BrewDog has reported an operating loss of £24m in its latest trading update, but its founder retains “unshakeable confidence” in the Scottish brewery.

The Scottish brewer reported “record-breaking” revenues of £320m in 2022, up 13% from 2021 in a UK beer market which was down 12%.

However, there was also the multi-million-pound operating loss paired with the adjusted EBITDA of £600,000, which BrewDog founder James Watt attributes to the cost of investing in the brand, its people and its bars, alongside the “devastating” increase in input costs.

Q1 2023 sales were up 20% versus 2022, and BrewDog was ranked the world’s 14th most valuable beer brand by Brand Finance, overtaking Carlsberg for the first time.

BrewDog is the only UK beer brand ranked in the top 50, and has five of the Top 30 fastest growing beer brands in the UK, including Lost Lager, which is also the UK’s fastest growing craft beer brand.

The brewery also launched BrewDog Blueprint, setting out new crew rewards with 5% of the company being issued in shares to crew members, directly from Watt’s personal shareholding.

Tackling challenges

It also completed the construction a new £12m on-site bio-energy plant in Ellon, now in ramp up phase, and achieved Positive Planet Carbon Negative accreditation.

More than 500,000 trees are now planted in the BrewDog Lost Forest, and new locations have opened in Waterloo and Las Vegas.

Watt said: “We are very proud of what we have built and achieved in 2022 but at the same time the year was certainly not without its challenges.

“While we were positive (just!) from an adjusted profitability perspective, underlying profitability was not quite where we want it to be.

“We faced huge cost price pressures, soaring inflation and an unprecedented hike in energy bills across our business – all of these factors impacted profitability in 2022.”

Beer, people, planet

The brewery’s energy bills increased threefold during 2022, with prices hikes affecting nearly every element of the supply chain.

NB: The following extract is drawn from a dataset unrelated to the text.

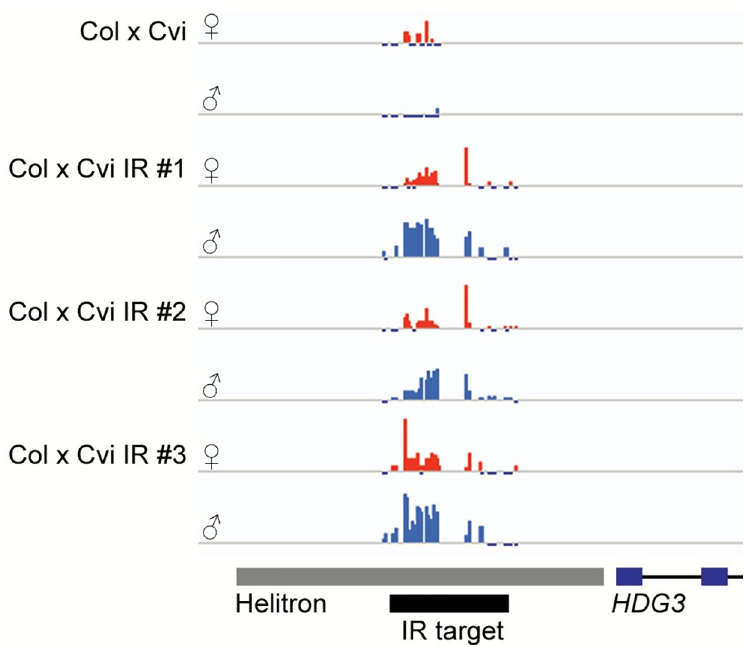
Fig 4. Gain of Cvi HDG3 paternal allele methylation in endosperm. Total methylcytosine 5’ of HDG3 in F 1 endosperm, determined by bisulfite-PCR. Maternally inherited Col allele in orange, paternally inherited Cvi allele in blue. Scale to 100%, tick marks below line indicate unmethylated cytosines. Col x Cvi data published in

The cost of producing Punk IPA, for instance, rose by 34% year-on-year.

Watt said being named on The Sunday Times Best Places to Work 2023 list was a “huge development” for the company, which faced allegations of a toxic and abusive workplace culture in 2022.

He continued: “We remain laser focussed on our three foundational pillars: beer, people and planet.

“We are on a mission to elevate the status of beer in as many people’s lives as possible while being the best employer we possibly can be and whilst doing all we can to help save our home planet.

“We have such a bright future ahead of us, and one that we will continue to back and invest in today, to ensure we realise it tomorrow.”